My company, a major metropolitan newspaper, used to host an annual Christmas party for employees. But, this year, the paper broke with tradition, hosting instead a “holiday party,” so as not to offend the sensibilities of those that do not believe Christ the Son of the God.
Well, I respect the Constitutionally-protected right of every American to practice a religion other than Christianity, the faith of this nation’s founders. Or to practice no religion whatsoever (which I suspect of many, if not most of my journalistic peers).
What I find objectionable, though, is the insistence of non-Christians that the holiday become some sort of ecumenical celebration, if not a strictly secular holiday.
But to the Jews, Muslims, Buddhists, Hindus, et al., who may be reading these words, let this Christ follower state the obvious:
Jesus is the reason for the season. He’s the Christ in Christmas.
December 25 is not set aside for observance of Hanukkah or Kwanza. It’s not a celebration of the birth of Mohammed, Buddha or Brahma.
The date has been observed since at least 345 AD as a “holy day” by the Christian faithful, with a liturgical feast marking the virgin birth of Christ the Lord.
Here in the United States, President Ulysess S. Grant in 1870 signed legislation that declared Christmas a national holiday. And every president since has officially observed the date on which the birth of Christ is celebrated.
Alas, things have changed mightily since then.
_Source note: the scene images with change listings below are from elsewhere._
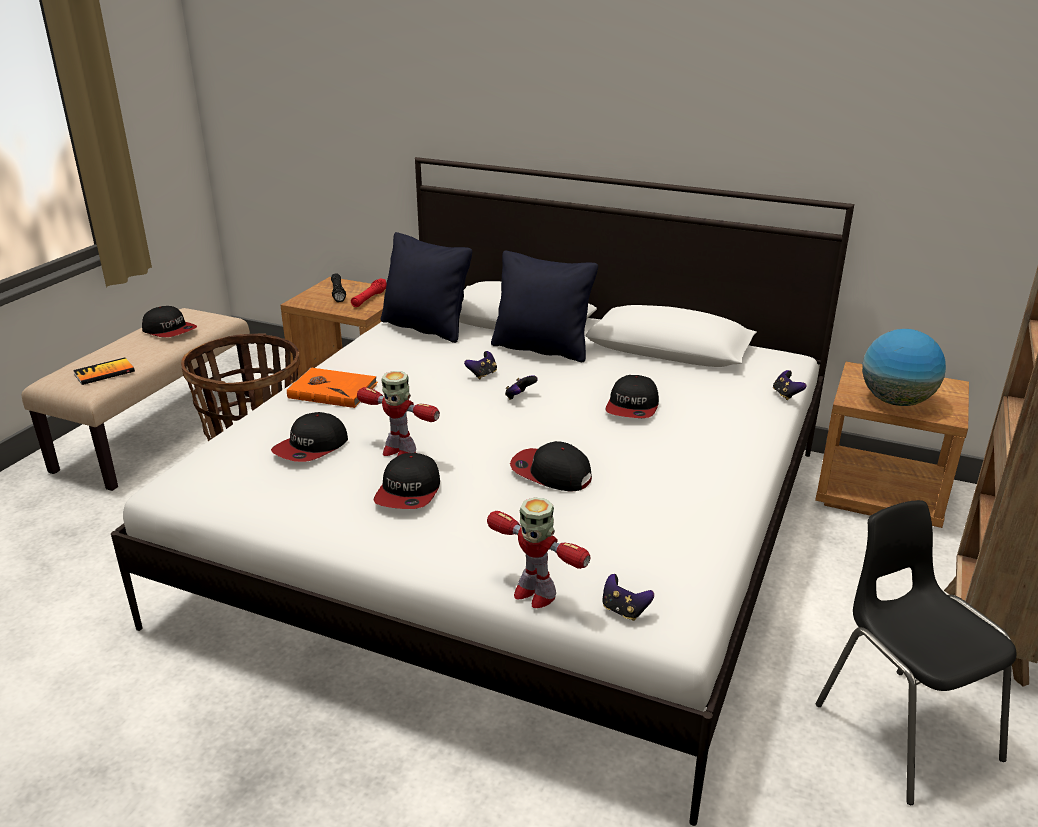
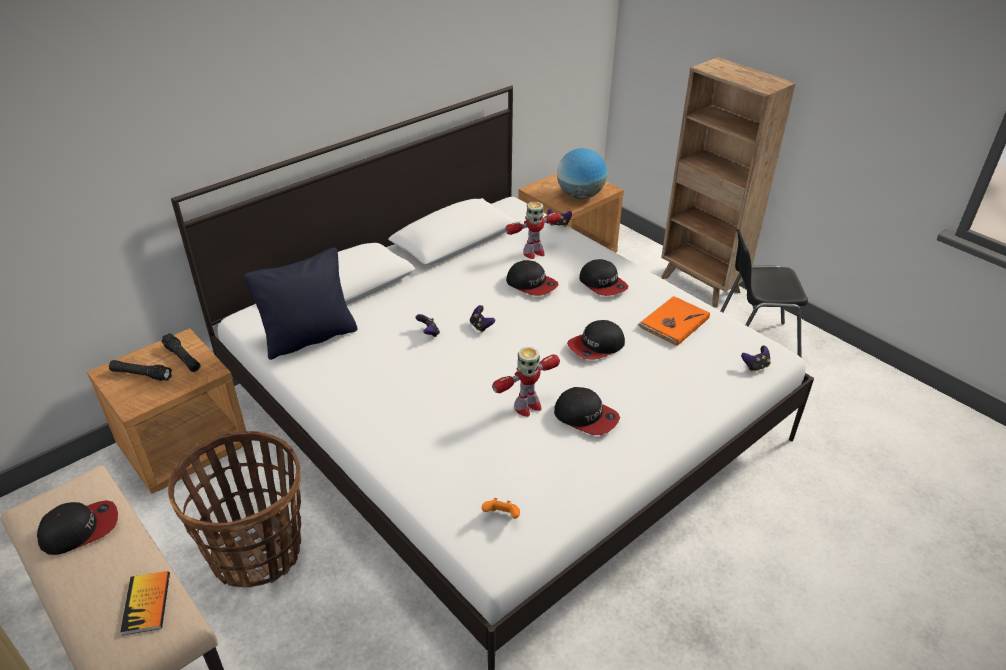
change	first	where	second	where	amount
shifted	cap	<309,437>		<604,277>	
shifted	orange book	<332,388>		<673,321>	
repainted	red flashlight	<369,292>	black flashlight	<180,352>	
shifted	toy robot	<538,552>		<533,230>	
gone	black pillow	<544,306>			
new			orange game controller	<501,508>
The nation’s non-Christian minority has sought to take the Christ out of Christmas, in both the public and private sector.
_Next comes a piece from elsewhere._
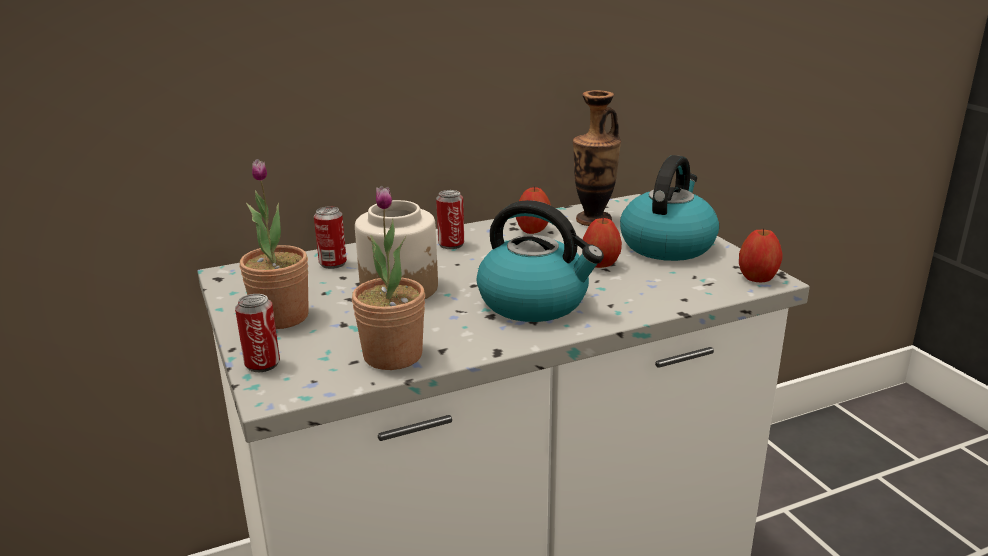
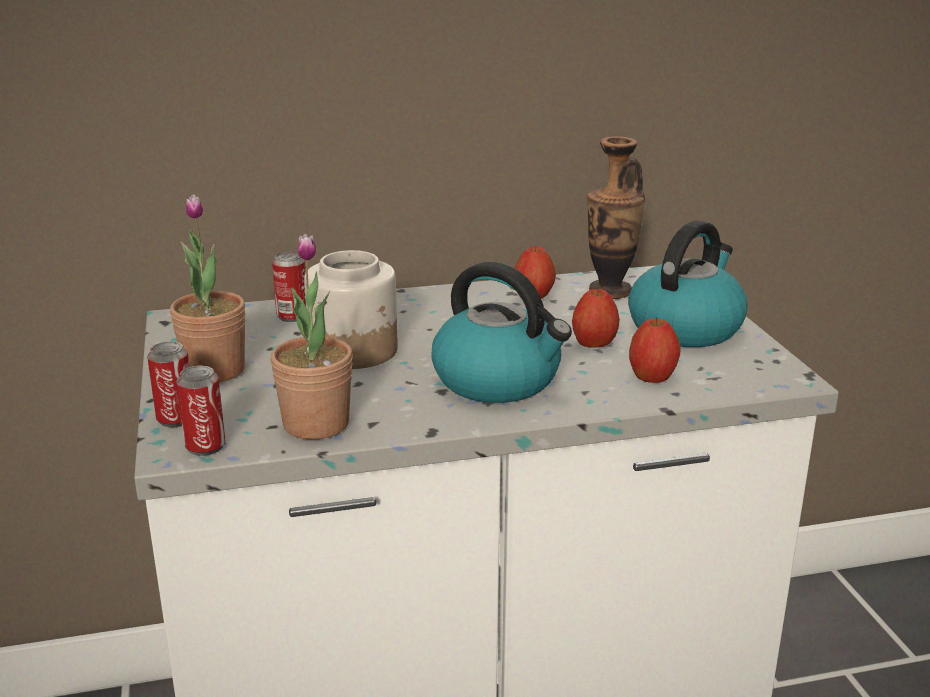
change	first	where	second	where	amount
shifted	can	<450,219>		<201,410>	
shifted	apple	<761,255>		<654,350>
Indeed, in 2009, a federal appeals court in Philadelphia upheld a school district’s ban on the singing of Christmas carols. And just last month, a federal district court in Los Angeles sided with atheists in banning a Nativity scene in a Santa Monica that had been a 60-year tradition.
Meanwhile, major retailers like Barnes & Noble, Footlocker, Gap Stores (including Banana Republic and Old Navy), Limited Brands (including Bath & Body Works and Victoria’s Secret), L.L. Bean and Radio Shack have replaced “Merry Christmas” in their advertisements with the un-Christian “Happy Holidays.”
And private employers, like the newspaper for which I opine, are no longer hosting company Christmas parties. Instead, they’re holding politically-correct holiday parties.
Yet, as Christmas Day approaches, this Christ follower is not discouraged.
Because the scripture declares: “At the name of Jesus every knee should bow, of those in heaven, and of those on earth, and of those under the earth, and that every tongue should confess that Jesus Christ is Lord, to the glory of God the Father.”